May's RWR had a timely article by RWA's answer to Dr. Phil, Sheila Rabe, titled Surviving Setbacks. Now, as I am in the muddling middle of second book syndrome, I found it very appropriate. "Your editor hated the proposal for your option book...and the six others with which you followed up?" Close, but not quite. She thought the option was a Blaze, the sequel too. She liked the proposal of the next two...one was a revisions snafu and the other...? Waiting to hear. I must be paying my cosmic dues in arears.

Sheila suggests I ask myself a few questions to help get back on track. Without whining I am sure.

What put me here? In this rejection merry-go-round? Being over eager. My option book fit with Just One Spark, but now that I've read other books in the line I completely undstand why it didn't gel with MX. I'm on the spicy side of MX. Heck, I may be the MX ceiling of heat, and that story was...um...yeah. The same thing with the next rejection - I wrote the book while waiting to hear her thoughts on the synopsis and it was a Blaze too. The R on a proposal was fine, but Rs on completed books knock me to the ground.

What am I supposed to learn? To be patient. Patience is a virtue I do not possess. At least not with myself.

What am I going to do about it? Respect the process. And distract myself. I've been trying this with short stories (whish seems to only up my rejection total) and articles in between books so I don't focus so much on trying to have a book waiting 'in case' and take whatever comments I get on this one to heart before starting a new one. Gulp. I think I have enough to keep me busy. This is a hard one for me - Sheila says to look at your map and find new routes to your destination. I want an 'other books by' page in really tiny print to fit them all on. I want a congratulations on your 50th book RWR. I think I am on the right road, maybe I just need a new car.

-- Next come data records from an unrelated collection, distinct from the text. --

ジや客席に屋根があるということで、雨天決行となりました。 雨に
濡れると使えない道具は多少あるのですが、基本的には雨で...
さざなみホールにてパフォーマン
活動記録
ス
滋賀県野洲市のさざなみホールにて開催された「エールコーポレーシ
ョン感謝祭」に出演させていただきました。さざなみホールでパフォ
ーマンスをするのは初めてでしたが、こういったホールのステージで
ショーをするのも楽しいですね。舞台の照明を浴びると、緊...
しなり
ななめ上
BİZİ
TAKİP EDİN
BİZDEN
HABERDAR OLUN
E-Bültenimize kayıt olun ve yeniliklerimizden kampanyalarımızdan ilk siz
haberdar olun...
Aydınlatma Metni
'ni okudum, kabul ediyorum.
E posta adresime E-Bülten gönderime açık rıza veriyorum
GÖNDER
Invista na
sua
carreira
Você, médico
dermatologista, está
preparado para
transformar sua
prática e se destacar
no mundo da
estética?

How can I get around this? Reevaluate myself? I think I want to please so badly I may be trying too hard. I actually think my former editor may have recognized this when she assigned me to a new editor I won't be so in awe of. Not that I am not in awe of her, but I hated taking the time of the super busy executive editor. Crap. Digging a hole here, so I'll shut it. Remake myself? I think that's what I'm trying to do with the articles, and reading. Not that I'll ever try to write a Roman historical or a paranormal, but it is good to let my mind stretch that way and get a broader dose of reading.

That's the gist of the article. I went through the steps and answered the hard questions. And now I have to learn to...wait.

3 comments:

Karen Erickson said...

Good luck with the patience thing, Jenna. It's so hard, and this business seems to be nothing more than a waiting game more than half the time...

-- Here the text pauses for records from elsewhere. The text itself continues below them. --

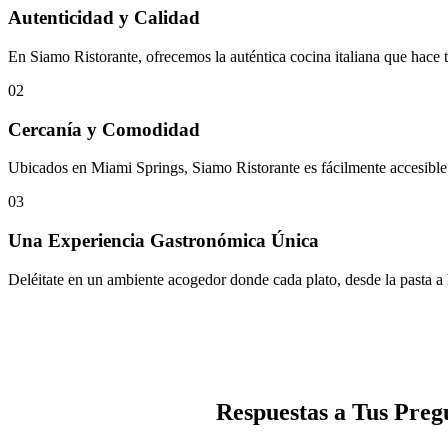
Autenticidad y Calidad
En Siamo Ristorante, ofrecemos la auténtica cocina italiana que hace tu
02
Cercanía y Comodidad
Ubicados en Miami Springs, Siamo Ristorante es fácilmente accesible d
03
Una Experiencia Gastronómica Única
Deléitate en un ambiente acogedor donde cada plato, desde la pasta a 
Respuestas a Tus Preg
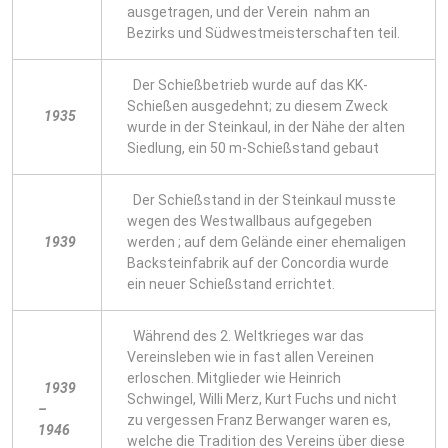
ausgetragen, und der Verein nahm an
Bezirks und Südwestmeisterschaften teil.
Der Schießbetrieb wurde auf das KK-
Schießen ausgedehnt; zu diesem Zweck
1935
wurde in der Steinkaul, in der Nähe der alten
Siedlung, ein 50 m-Schießstand gebaut
Der Schießstand in der Steinkaul musste
wegen des Westwallbaus aufgegeben
1939
werden ; auf dem Gelände einer ehemaligen
Backsteinfabrik auf der Concordia wurde
ein neuer Schießstand errichtet.
Während des 2. Weltkrieges war das
Vereinsleben wie in fast allen Vereinen
erloschen. Mitglieder wie Heinrich
1939
Schwingel, Willi Merz, Kurt Fuchs und nicht
–
zu vergessen Franz Berwanger waren es,
1946
welche die Tradition des Vereins über diese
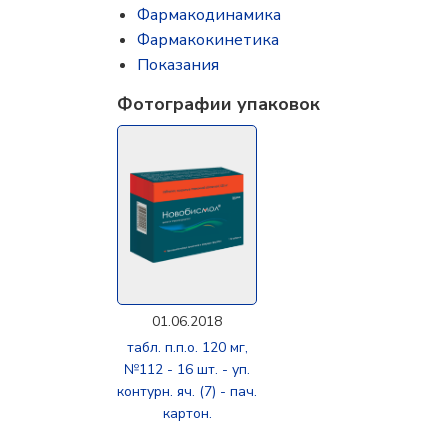
Фармакодинамика
Фармакокинетика
Показания
Фотографии упаковок
01.06.2018
табл. п.п.о. 120 мг,
№112 - 16 шт. - уп.
контурн. яч. (7) - пач.
картон.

I envy your position, personally. You're a published author! Your first book is out right now! But I understand what you're saying. You feel good for about five minutes and then move on to the next thing to worry about. Like getting pub'd again.

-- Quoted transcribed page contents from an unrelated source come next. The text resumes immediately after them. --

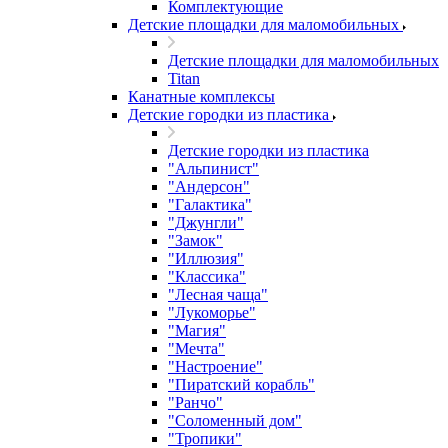
Комплектующие
Детские площадки для маломобильных
Детские площадки для маломобильных
Titan
Канатные комплексы
Детские городки из пластика
Детские городки из пластика
"Альпинист"
"Андерсон"
"Галактика"
"Джунгли"
"Замок"
"Иллюзия"
"Классика"
"Лесная чаща"
"Лукоморье"
"Магия"
"Мечта"
"Настроение"
"Пиратский корабль"
"Ранчо"
"Соломенный дом"
"Тропики"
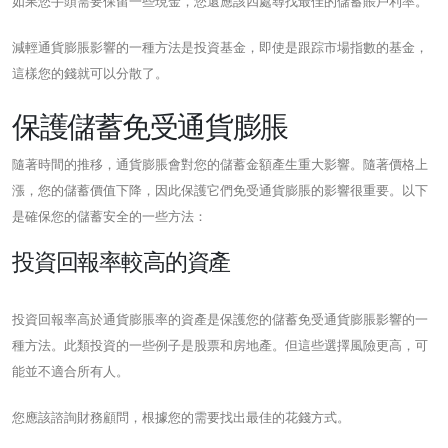
如果您手頭需要保留一些現金，您還應該四處尋找最佳的儲蓄賬戶利率。
減輕通貨膨脹影響的一種方法是投資基金，即使是跟踪市場指數的基金，
這樣您的錢就可以分散了。
保護儲蓄免受通貨膨脹
隨著時間的推移，通貨膨脹會對您的儲蓄金額產生重大影響。隨著價格上
漲，您的儲蓄價值下降，因此保護它們免受通貨膨脹的影響很重要。以下
是確保您的儲蓄安全的一些方法：
投資回報率較高的資產
投資回報率高於通貨膨脹率的資產是保護您的儲蓄免受通貨膨脹影響的一
種方法。此類投資的一些例子是股票和房地產。但這些選擇風險更高，可
能並不適合所有人。
您應該諮詢財務顧問，根據您的需要找出最佳的花錢方式。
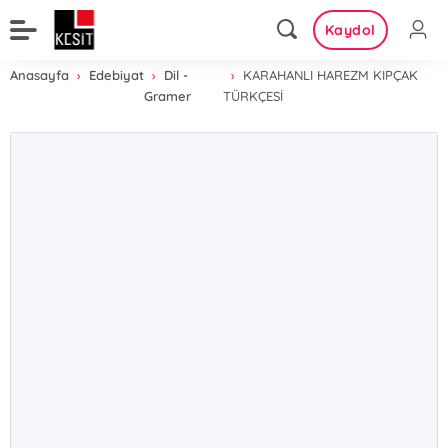
Kaydol
Anasayfa
Edebiyat
Dil -
KARAHANLI HAREZM KIPÇAK
Gramer
TÜRKÇESİ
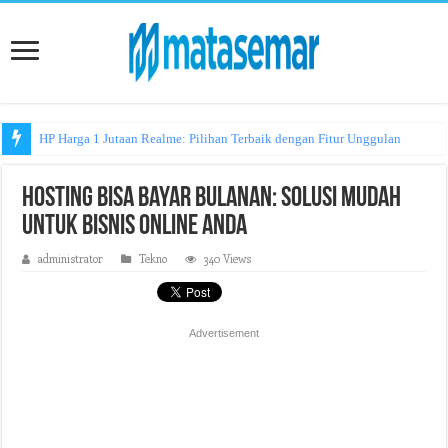
HP Harga 1 Jutaan Realme: Pilihan Terbaik dengan Fitur Unggulan
Hosting Bisa Bayar Bulanan: Solusi Mudah
untuk Bisnis Online Anda
administrator
Tekno
340 Views
Advertisement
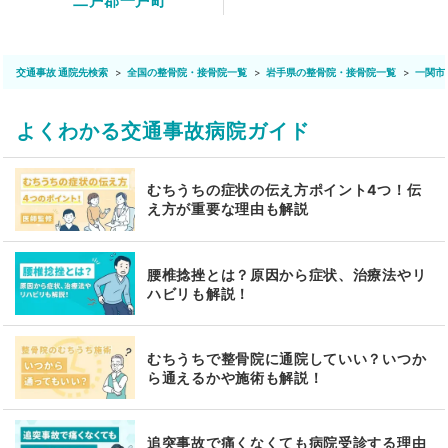
二戸郡一戸町
交通事故 通院先検索
全国の整骨院・接骨院一覧
岩手県の整骨院・接骨院一覧
一関市
よくわかる交通事故病院ガイド
むちうちの症状の伝え方ポイント4つ！伝
え方が重要な理由も解説
腰椎捻挫とは？原因から症状、治療法やリ
ハビリも解説！
むちうちで整骨院に通院していい？いつか
ら通えるかや施術も解説！
追突事故で痛くなくても病院受診する理由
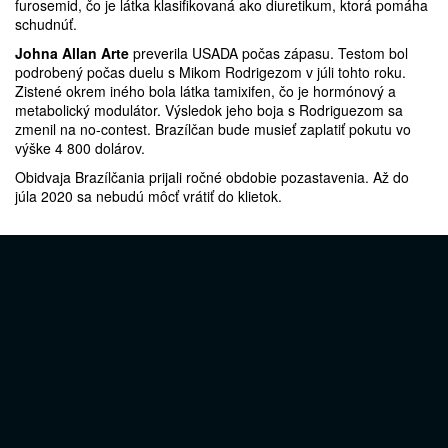
furosemid, čo je látka klasifikovaná ako diuretikum, ktorá pomáha
schudnúť.
Johna Allan Arte
preverila USADA počas zápasu. Testom bol
podrobený počas duelu s Mikom Rodrigezom v júli tohto roku.
Zistené okrem iného bola látka tamixifen, čo je hormónový a
metabolický modulátor. Výsledok jeho boja s Rodriguezom sa
zmenil na no-contest. Brazílčan bude musieť zaplatiť pokutu vo
výške 4 800 dolárov.
Obidvaja Brazílčania prijali ročné obdobie pozastavenia. Až do
júla 2020 sa nebudú môcť vrátiť do klietok.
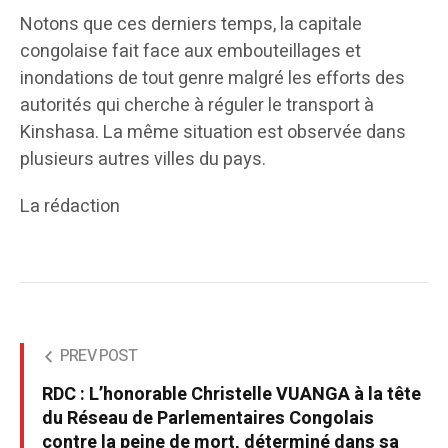
Notons que ces derniers temps, la capitale
congolaise fait face aux embouteillages et
inondations de tout genre malgré les efforts des
autorités qui cherche à réguler le transport à
Kinshasa. La même situation est observée dans
plusieurs autres villes du pays.
La rédaction
PREV POST
RDC : L’honorable Christelle VUANGA à la tête
du Réseau de Parlementaires Congolais
contre la peine de mort, déterminé dans sa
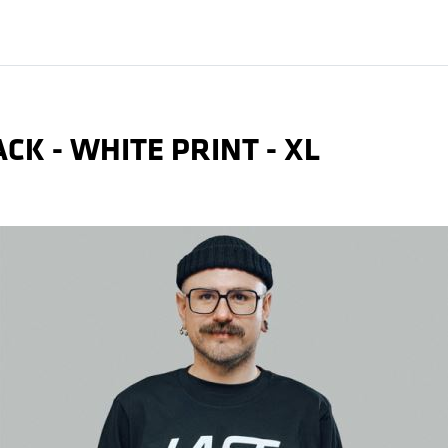
ACK - WHITE PRINT - XL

And writers - creative types in general - are full of doubt over their own work. One minute you think you're writing the best thing ever, the next you think it's a huge piece of crap that should be burned.

Paula said...

Yeah I have to say patience is a virtue I do not possess either. I am happy that my mind jumps around at times when patience isn't my friend because I can easily get myself distracted by many other things. Of course, when you are trying to plot out and finish another MS my self induced Adult ADD doesn't help much. But I find if I force myself to take a step back it all starts coming to me in a big way. So take a moment to relax and reflect on what you have accomplished so far and then forge ahead. :)

Unknown said...

K - I try to tell myself I made my goal - being published by 30 - and be happy with the one book in case that's all I ever get. And for the most part, I am. But you'll see after you sell - it's as if you grow impossibly hungrier. Even an impressive rejection collection like mine can't make you lose your appetite for it. Of course, I tell myself 'just one more'.